» **Description of the task**
Restate the data below word for word, and let no image into your version.

» **Entries provided**
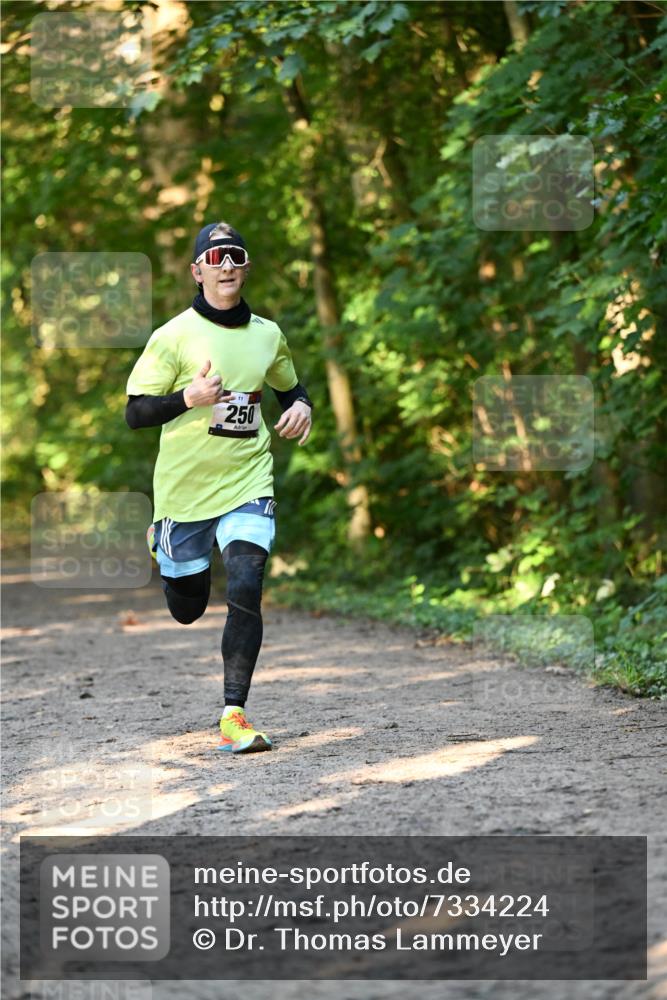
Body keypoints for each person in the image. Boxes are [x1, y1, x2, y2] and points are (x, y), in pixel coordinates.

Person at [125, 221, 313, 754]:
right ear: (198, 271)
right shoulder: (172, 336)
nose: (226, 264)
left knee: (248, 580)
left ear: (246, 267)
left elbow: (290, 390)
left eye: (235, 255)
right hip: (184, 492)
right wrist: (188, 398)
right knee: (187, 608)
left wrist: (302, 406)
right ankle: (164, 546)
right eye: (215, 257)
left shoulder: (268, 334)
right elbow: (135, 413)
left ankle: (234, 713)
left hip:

» **Finished task**
Body keypoints for each person in the image. Boxes are [x1, y1, x2, y2] and points are (x, y), in pixel coordinates.

Person at [125, 221, 313, 754]:
right ear: (198, 271)
right shoulder: (172, 336)
nose: (226, 264)
left knee: (248, 580)
left ear: (246, 267)
left elbow: (290, 390)
left eye: (235, 255)
right hip: (184, 492)
right wrist: (188, 398)
right knee: (187, 608)
left wrist: (302, 406)
right ankle: (164, 546)
right eye: (215, 257)
left shoulder: (268, 334)
right elbow: (135, 413)
left ankle: (234, 713)
left hip:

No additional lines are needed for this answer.